Does behaviour make a difference on divorce?
My husband had affairs, was violent, spent all our money. I will therefore be compensated and get more money in the divorce, won’t I?’ Probably not. There are two kinds of conduct, ‘personal’, that upsets one party, such as meanness, cruelty and laziness, and ‘financial’, when one party spends huge amounts of money in a way that is difficult to quantify, (unlike houses and cars) and is now ‘gone’. Personal misconduct is common but rarely taken into account, unless it is severe (like a shooting or stabbing of the spouse or sexual abuse of a child). In these cases, the perpetrator is likely to be punished financially.
Examples of financial misconduct would be monies spent gambling, on drugs, excess alcohol or prostitutes. In cases of financial misconduct, the court has the ability to “add back” the money spent as if the money were still available for division. In situations where one party secretly squirrels money away out of greed, and with the sole intention of depriving the other, then this money may be added back.

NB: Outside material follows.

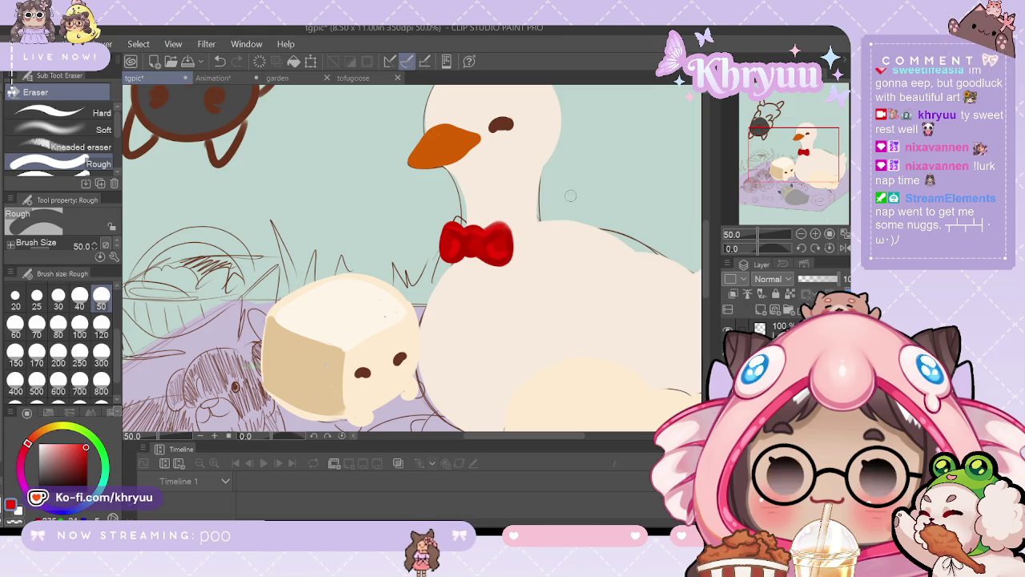
{"action": "left_click_drag", "start_coordinate": [759, 234], "coordinate": [748, 234]}
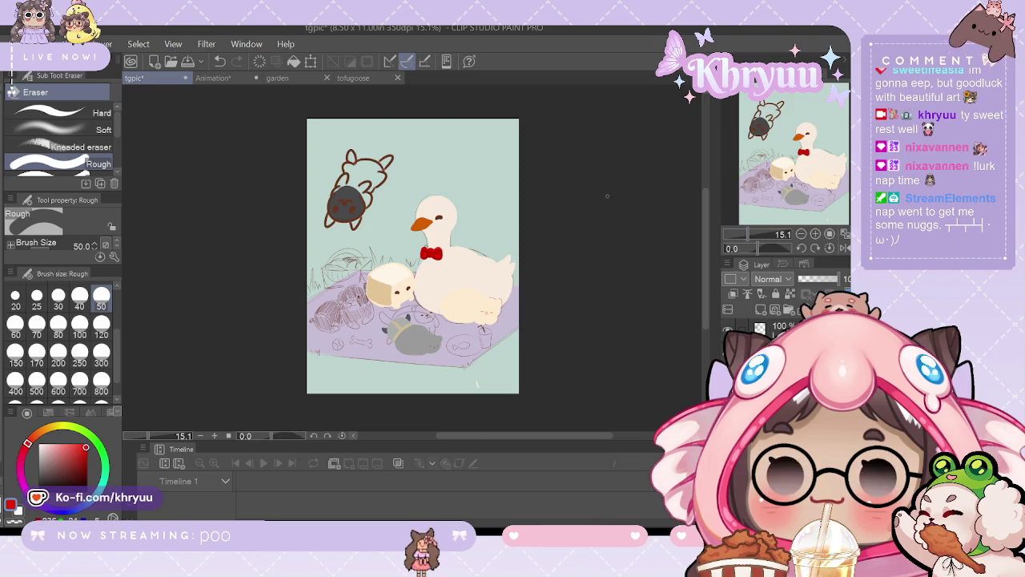
{"action": "left_click_drag", "start_coordinate": [747, 235], "coordinate": [764, 240]}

However, gambling, drug or alcohol consumption, if consumed as part of an addiction, probably will not be, as it will usually be considered an illness rather than an intention to deprive.
In one recent case a husband spent £500,000 on cocaine and prostitutes. The Judge refused to ‘add back’ saying she had married him so must ‘take him as she found him’. The behaviour in this case reminds me of the George Best quote: ‘Half my money I spent on women and booze. The rest I wasted’.
It is important that people understand that in most cases misconduct, whether personal or financial will not affect the financial outcome. Do not presume, and always obtain, good legal advice to avoid throwing good money after bad.